Content starts
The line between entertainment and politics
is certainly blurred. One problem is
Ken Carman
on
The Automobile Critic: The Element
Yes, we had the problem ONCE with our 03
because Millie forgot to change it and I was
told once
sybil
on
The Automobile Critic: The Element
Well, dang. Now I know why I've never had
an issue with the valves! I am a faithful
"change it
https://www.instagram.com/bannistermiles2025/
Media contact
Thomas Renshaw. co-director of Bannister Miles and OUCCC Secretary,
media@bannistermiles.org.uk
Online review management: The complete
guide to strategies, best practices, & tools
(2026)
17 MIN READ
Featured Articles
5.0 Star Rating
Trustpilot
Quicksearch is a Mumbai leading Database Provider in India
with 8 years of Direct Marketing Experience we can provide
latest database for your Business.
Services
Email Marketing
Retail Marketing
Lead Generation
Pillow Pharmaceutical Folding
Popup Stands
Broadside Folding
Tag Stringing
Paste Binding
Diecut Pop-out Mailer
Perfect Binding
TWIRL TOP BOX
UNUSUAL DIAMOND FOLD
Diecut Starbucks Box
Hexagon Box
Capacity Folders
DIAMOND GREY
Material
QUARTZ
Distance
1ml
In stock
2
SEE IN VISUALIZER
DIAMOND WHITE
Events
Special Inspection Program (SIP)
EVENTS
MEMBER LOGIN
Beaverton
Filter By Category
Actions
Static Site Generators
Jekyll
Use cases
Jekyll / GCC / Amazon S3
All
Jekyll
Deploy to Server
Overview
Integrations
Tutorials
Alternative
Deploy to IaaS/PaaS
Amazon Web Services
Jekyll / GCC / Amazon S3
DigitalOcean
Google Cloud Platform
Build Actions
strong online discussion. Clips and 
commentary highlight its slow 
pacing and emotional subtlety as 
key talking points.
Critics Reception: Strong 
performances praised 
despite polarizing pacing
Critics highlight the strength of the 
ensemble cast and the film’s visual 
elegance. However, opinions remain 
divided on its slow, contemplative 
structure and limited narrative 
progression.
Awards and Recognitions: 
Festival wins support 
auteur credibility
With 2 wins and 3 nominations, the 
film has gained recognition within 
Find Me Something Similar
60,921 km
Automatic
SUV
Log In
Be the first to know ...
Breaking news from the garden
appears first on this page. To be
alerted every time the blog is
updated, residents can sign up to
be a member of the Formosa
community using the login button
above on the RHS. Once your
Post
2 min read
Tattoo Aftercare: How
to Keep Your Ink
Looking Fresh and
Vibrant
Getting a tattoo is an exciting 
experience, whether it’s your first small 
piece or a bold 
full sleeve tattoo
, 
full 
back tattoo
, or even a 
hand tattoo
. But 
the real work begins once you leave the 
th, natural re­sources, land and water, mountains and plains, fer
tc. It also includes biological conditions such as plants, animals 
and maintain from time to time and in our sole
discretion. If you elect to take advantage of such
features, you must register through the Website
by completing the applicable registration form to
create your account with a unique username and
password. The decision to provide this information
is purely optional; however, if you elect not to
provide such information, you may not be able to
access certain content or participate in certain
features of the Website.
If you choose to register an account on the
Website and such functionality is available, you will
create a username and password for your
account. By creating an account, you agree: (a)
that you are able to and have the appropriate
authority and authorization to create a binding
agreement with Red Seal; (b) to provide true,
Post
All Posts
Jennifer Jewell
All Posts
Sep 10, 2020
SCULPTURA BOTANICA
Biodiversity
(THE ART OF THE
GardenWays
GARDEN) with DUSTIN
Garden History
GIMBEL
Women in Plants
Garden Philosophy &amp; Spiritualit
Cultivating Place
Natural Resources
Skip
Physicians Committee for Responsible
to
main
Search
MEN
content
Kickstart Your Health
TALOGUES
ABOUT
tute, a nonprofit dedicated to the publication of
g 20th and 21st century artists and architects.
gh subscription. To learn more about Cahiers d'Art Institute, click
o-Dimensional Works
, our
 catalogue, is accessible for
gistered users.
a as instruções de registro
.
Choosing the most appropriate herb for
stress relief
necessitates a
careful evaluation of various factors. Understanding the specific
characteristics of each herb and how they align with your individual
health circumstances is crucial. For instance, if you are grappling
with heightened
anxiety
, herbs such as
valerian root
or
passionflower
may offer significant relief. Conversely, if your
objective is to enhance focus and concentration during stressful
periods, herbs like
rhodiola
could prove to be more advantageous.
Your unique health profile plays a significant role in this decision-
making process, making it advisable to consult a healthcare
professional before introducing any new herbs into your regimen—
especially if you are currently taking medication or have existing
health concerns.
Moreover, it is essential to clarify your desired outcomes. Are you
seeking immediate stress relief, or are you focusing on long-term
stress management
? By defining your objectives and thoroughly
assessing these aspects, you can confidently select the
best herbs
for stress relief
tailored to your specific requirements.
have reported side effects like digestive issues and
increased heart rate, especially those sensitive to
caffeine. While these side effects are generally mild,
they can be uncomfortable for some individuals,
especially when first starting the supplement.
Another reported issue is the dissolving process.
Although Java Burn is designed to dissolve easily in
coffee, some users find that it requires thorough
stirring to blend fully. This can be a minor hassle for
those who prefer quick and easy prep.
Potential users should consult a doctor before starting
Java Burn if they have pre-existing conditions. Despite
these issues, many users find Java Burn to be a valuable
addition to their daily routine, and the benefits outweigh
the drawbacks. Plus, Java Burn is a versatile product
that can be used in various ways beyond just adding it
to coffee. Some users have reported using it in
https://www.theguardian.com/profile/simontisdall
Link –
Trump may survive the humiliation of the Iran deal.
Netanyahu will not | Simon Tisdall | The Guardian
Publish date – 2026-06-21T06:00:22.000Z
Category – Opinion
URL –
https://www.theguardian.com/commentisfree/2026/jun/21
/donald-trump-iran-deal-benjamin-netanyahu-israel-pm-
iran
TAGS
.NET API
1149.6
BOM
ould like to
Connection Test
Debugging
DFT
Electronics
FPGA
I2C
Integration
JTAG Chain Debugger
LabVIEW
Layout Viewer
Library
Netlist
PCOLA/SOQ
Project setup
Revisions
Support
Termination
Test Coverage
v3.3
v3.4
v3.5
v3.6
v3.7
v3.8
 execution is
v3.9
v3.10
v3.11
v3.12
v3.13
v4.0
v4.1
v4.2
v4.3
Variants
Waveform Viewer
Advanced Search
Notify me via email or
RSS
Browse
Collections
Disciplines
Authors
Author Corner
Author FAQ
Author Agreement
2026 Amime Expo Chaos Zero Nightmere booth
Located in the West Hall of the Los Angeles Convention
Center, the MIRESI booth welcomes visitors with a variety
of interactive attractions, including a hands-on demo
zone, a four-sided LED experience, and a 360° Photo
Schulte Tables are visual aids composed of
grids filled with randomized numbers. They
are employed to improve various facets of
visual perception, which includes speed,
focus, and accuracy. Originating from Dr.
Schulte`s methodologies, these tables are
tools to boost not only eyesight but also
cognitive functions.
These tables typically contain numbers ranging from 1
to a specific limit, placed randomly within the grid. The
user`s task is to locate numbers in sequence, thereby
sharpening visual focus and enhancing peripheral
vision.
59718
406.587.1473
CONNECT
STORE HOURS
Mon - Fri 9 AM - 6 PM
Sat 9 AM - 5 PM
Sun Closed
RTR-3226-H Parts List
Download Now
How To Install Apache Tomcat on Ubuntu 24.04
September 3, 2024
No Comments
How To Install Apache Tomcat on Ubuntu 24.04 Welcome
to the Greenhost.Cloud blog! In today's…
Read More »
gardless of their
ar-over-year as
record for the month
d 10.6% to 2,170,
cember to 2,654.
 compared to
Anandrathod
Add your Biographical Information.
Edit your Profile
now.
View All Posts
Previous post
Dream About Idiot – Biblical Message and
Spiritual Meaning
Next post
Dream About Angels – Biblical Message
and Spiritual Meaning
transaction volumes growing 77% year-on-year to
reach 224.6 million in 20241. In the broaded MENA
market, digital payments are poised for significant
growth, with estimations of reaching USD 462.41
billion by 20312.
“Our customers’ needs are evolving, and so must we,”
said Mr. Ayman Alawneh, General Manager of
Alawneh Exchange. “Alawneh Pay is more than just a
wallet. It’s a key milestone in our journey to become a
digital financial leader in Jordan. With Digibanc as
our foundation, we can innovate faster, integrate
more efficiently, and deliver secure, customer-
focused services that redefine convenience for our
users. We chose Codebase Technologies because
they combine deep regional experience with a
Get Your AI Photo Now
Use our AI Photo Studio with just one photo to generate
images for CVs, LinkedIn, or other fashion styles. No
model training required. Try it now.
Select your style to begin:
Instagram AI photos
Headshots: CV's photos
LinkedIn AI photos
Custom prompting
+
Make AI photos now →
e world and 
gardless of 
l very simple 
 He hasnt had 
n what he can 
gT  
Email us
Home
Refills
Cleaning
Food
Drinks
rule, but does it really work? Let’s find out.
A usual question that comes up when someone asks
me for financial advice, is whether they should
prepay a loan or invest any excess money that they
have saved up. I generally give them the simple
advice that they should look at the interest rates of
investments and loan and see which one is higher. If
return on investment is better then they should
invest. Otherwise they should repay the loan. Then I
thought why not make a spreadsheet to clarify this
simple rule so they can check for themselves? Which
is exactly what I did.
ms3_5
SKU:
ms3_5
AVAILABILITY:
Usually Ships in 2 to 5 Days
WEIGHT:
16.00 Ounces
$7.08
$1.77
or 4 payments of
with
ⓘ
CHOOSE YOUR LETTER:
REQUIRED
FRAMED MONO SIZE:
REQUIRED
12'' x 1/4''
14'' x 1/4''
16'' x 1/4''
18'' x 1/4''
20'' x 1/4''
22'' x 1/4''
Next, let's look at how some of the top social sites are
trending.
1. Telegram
Content ends
_Problem requirements_.
Take the records above and return, word for word, only the lines that fall from the line with "prepay a loan" to the line with "return on investment", both of them included.

_Response to the exercise_.
prepay a loan or invest any excess money that they
have saved up. I generally give them the simple
advice that they should look at the interest rates of
investments and loan and see which one is higher. If
return on investment is better then they should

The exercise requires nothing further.